As DC Health chief leaves, vaccine equity returns to center stage
“Covid has reminded us of the importance of understanding the different populations that are affected by a condition and the importance of looking at data through an equity lens to ensure we have the resources, prevention strategies and vaccines we need to [serve] populations that are affected,” Laurie Forlano, deputy director of the office of epidemiology, said in an interview Tuesday.
The Virginia Department of Health also plans to hold listening sessions with clinical providers and town halls to ensure those most at risk have all the information they need to decide whether to get vaccinated. as well as fair access to appointments, Forlano said.
Back in the district, Monday’s letter marks the latest example of lawmakers pressing the health department on its vaccination strategy and data reporting.
In a contentious call with DC Health at the start of the pandemic, lawmakers pointed out that residents of affluent neighborhoods monopolized rare vaccine appointments at the expense of hard-hit neighborhoods. And in May, board members urged Nesbitt to update case data more frequently, prompting him to write in a letter obtained by Axios that their public criticisms risked “undermining trust in DC Health and public health.” “.

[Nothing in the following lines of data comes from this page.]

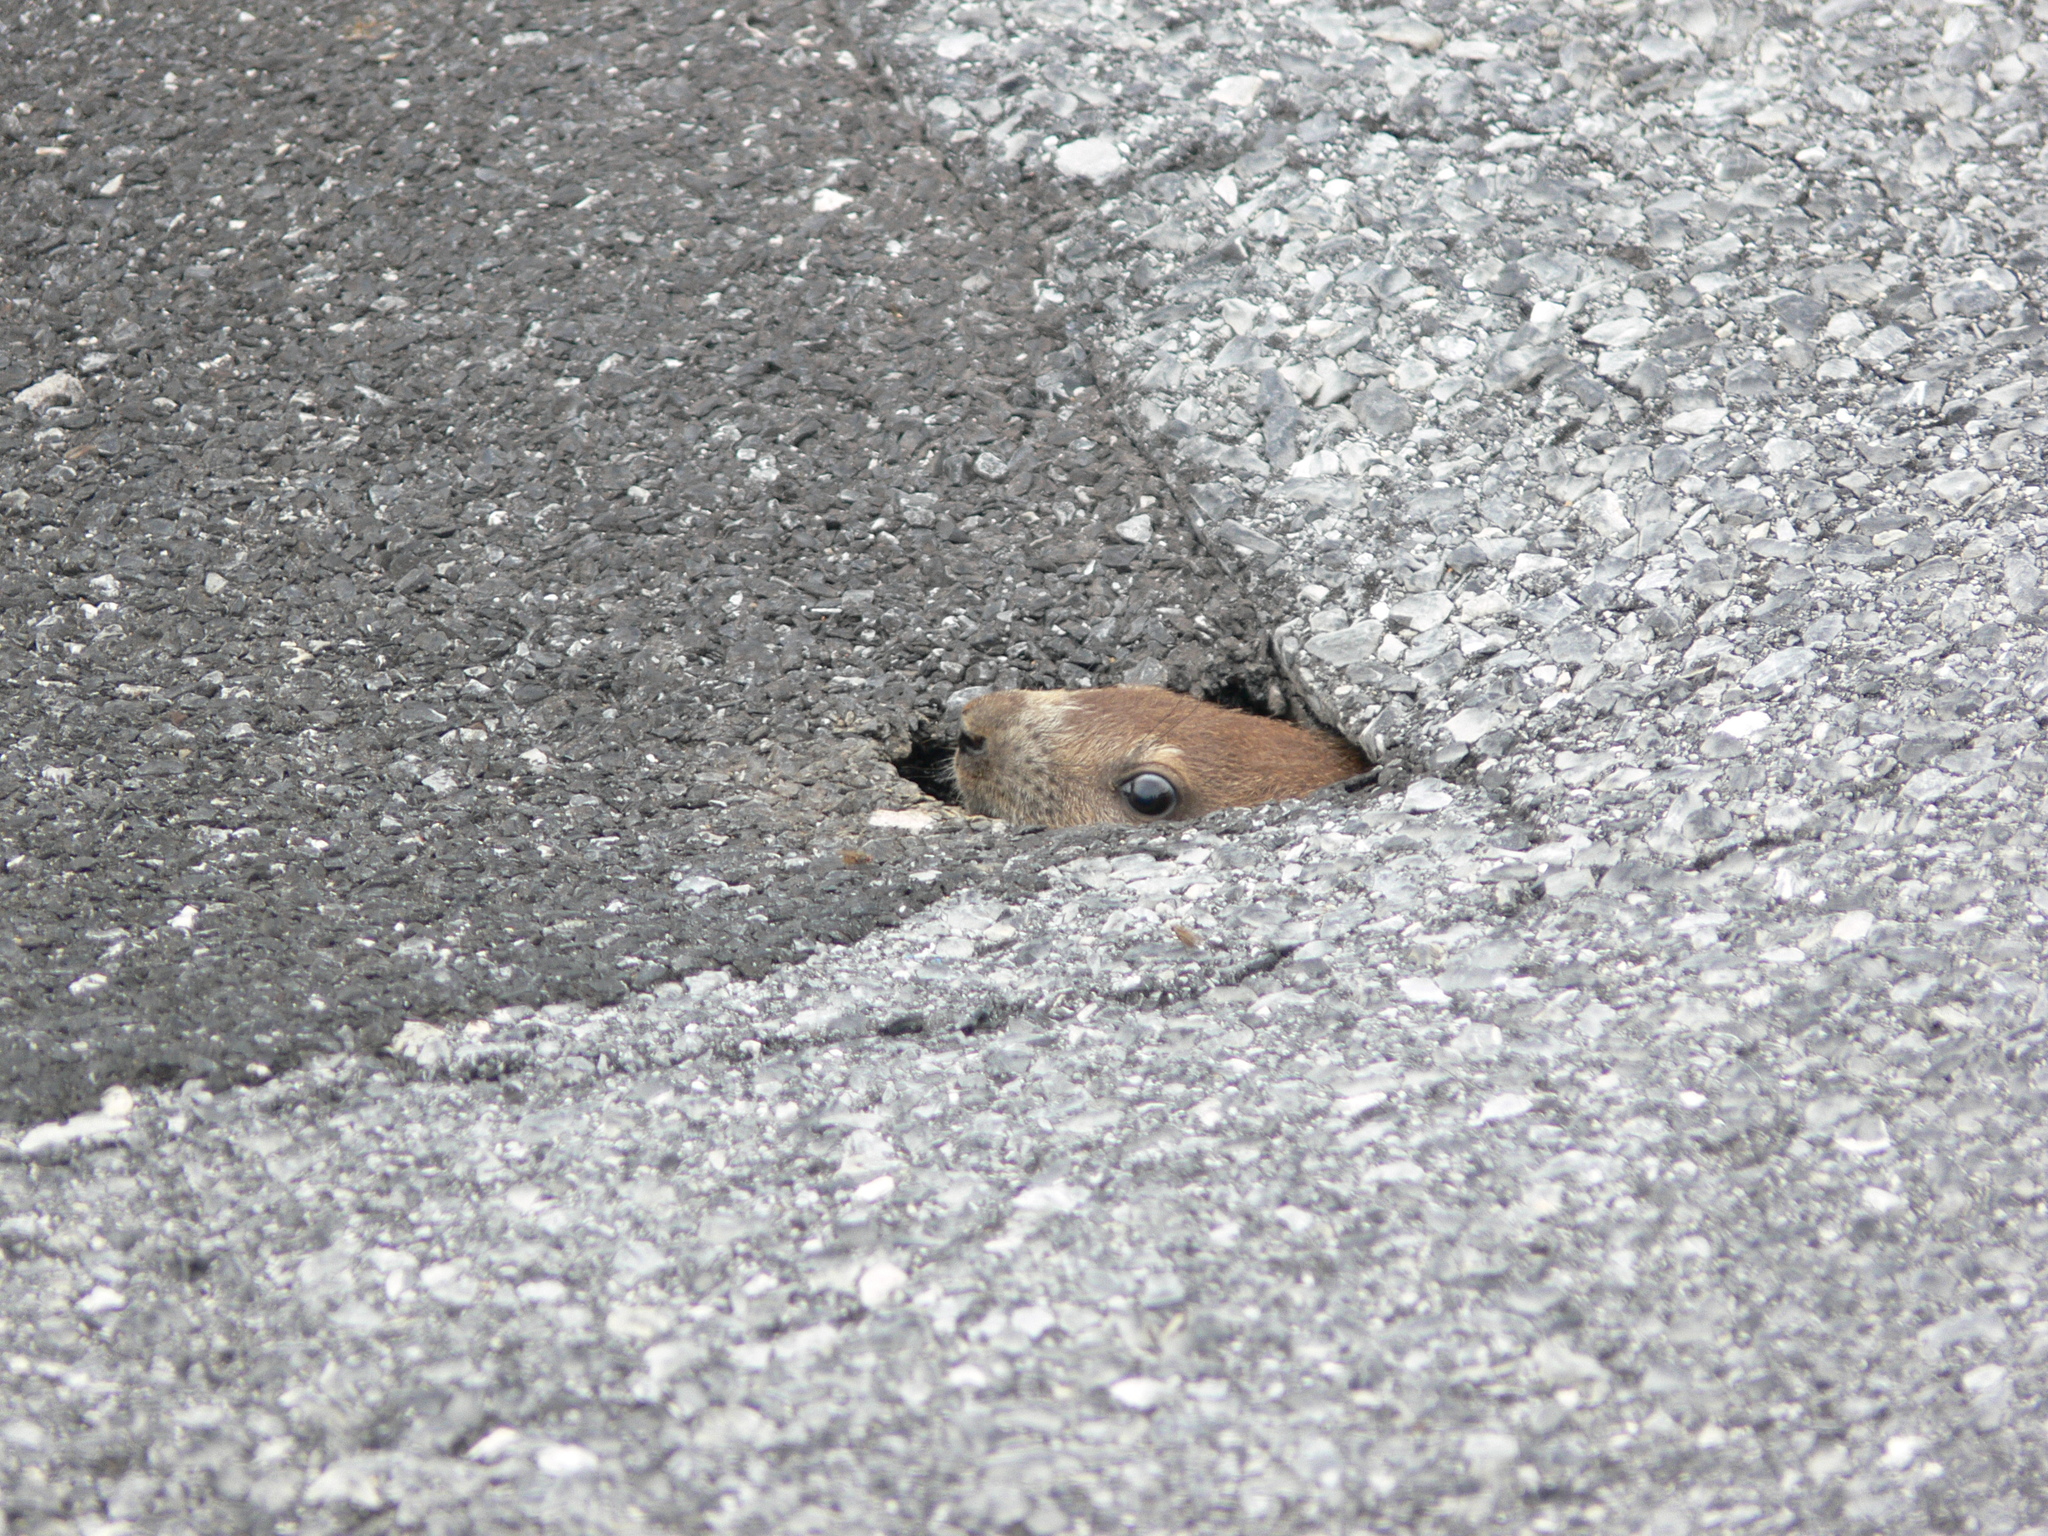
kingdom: Animalia
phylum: Chordata
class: Mammalia
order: Rodentia
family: Sciuridae
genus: Marmota
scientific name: Marmota monax
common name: Groundhog
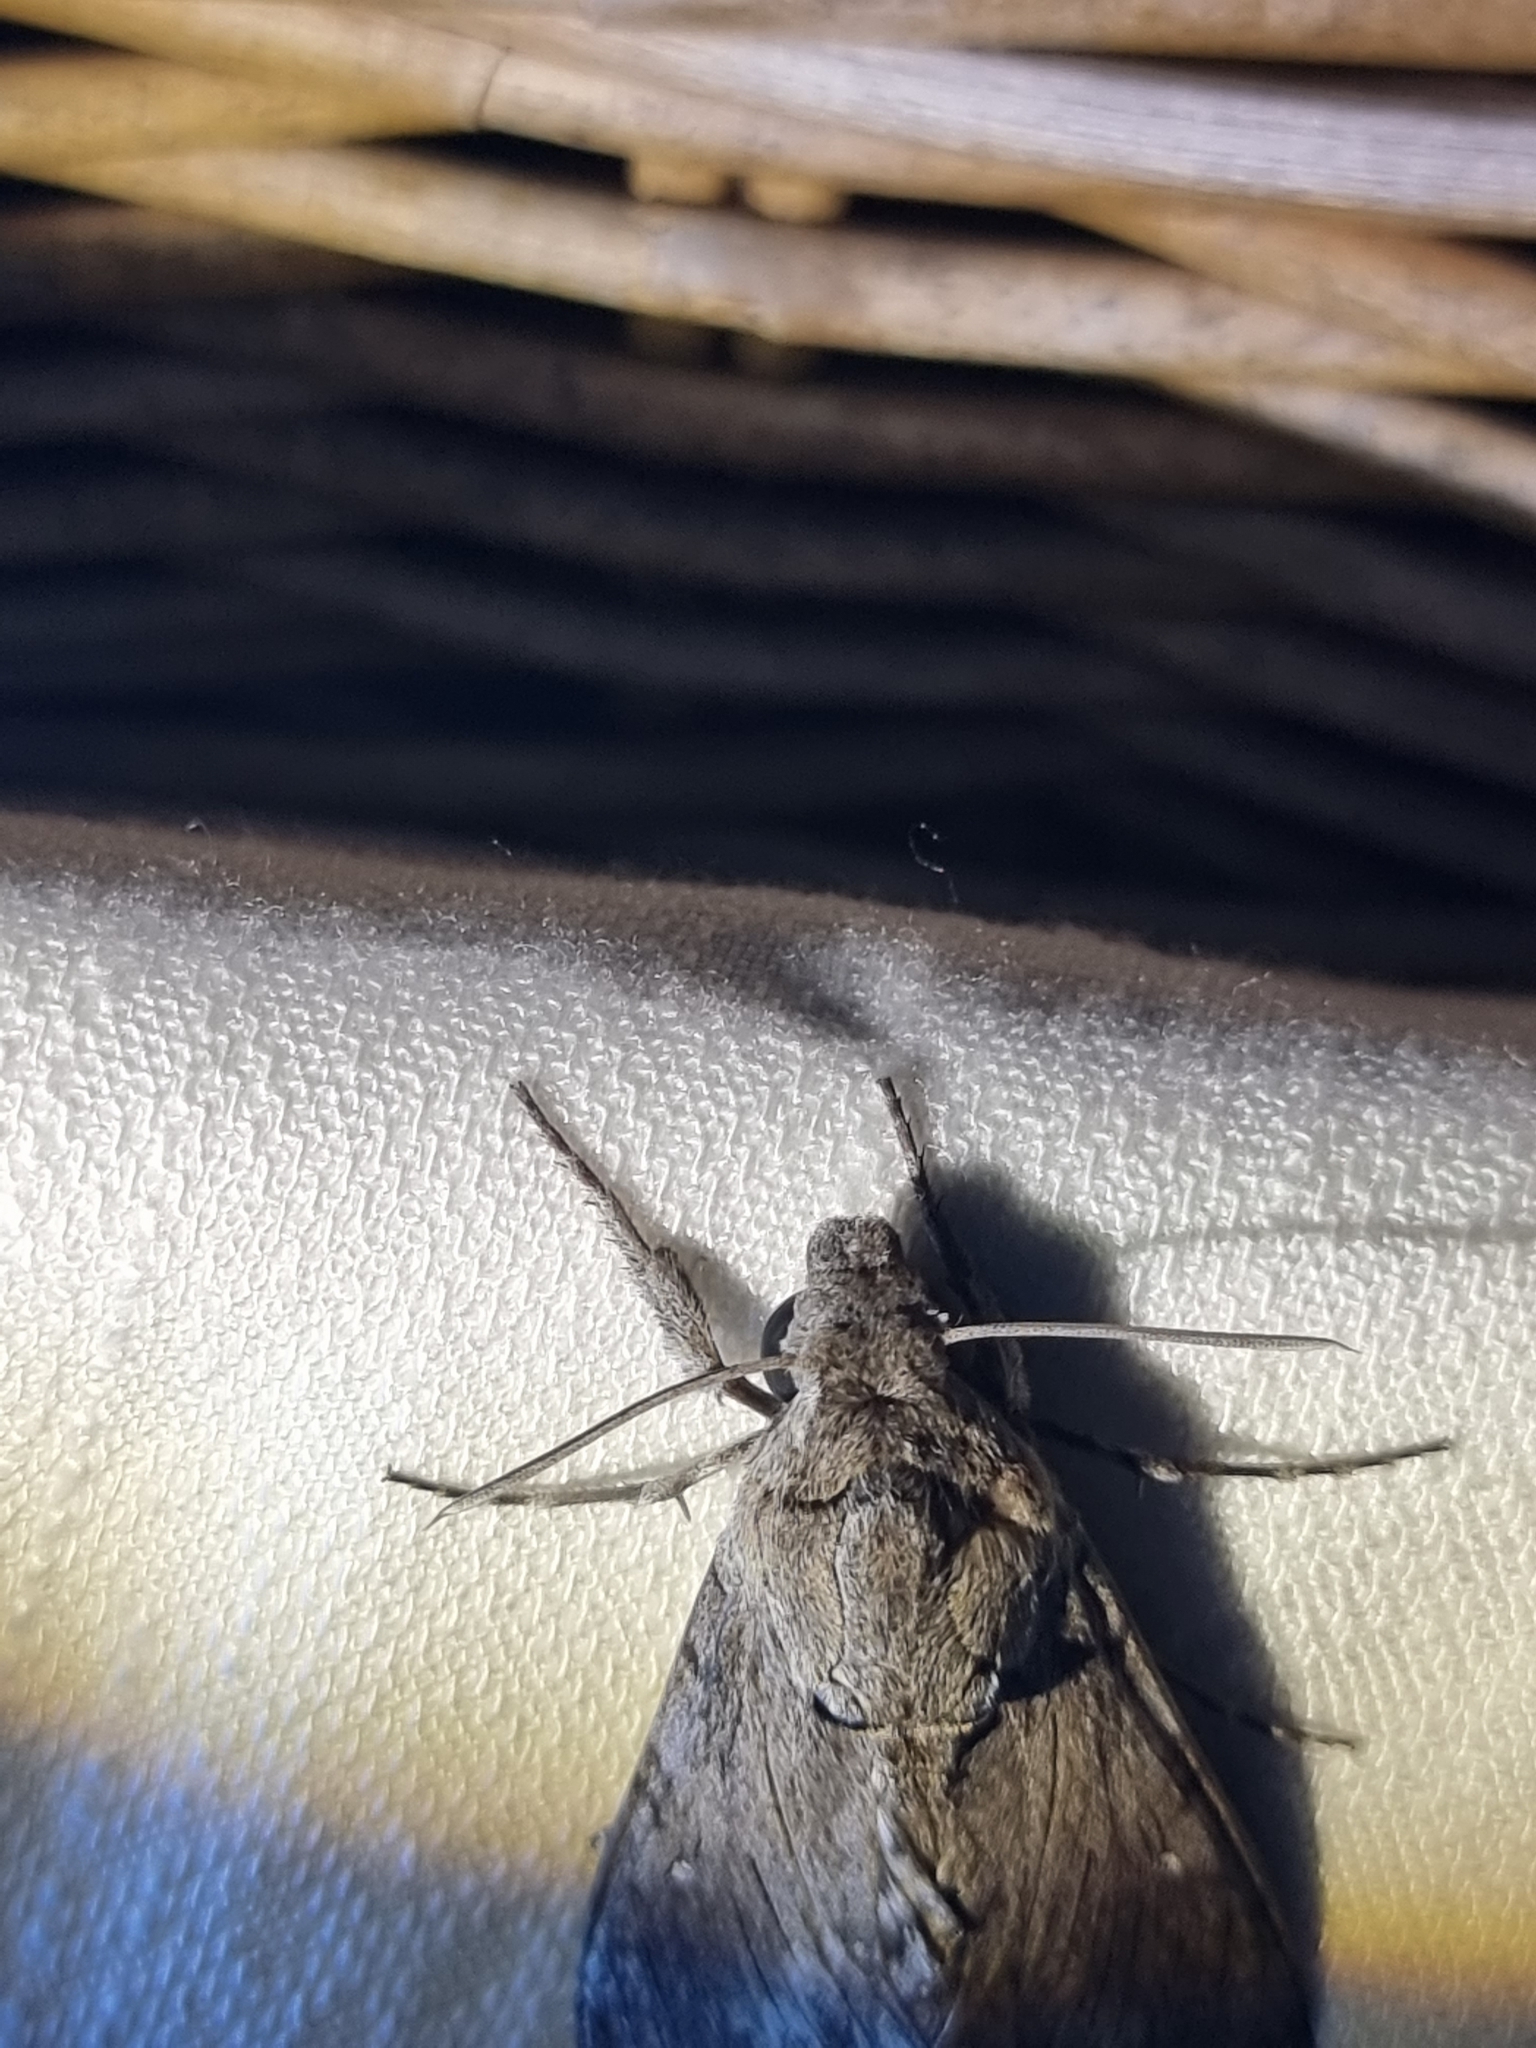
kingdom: Animalia
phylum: Arthropoda
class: Insecta
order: Lepidoptera
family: Sphingidae
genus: Agrius
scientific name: Agrius convolvuli
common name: Convolvulus hawkmoth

In the board members’ letter, they asked Lewis how the department was using the lessons it had learned during the coronavirus pandemic, particularly with communication and vaccine distribution.
“We didn’t know there was an inequitable distribution of the coronavirus vaccine until we saw the data, and then we saw it was skewed,” Silverman recalled. “It just builds public confidence when you release information – maybe DC Health has done a great job and we encourage them.”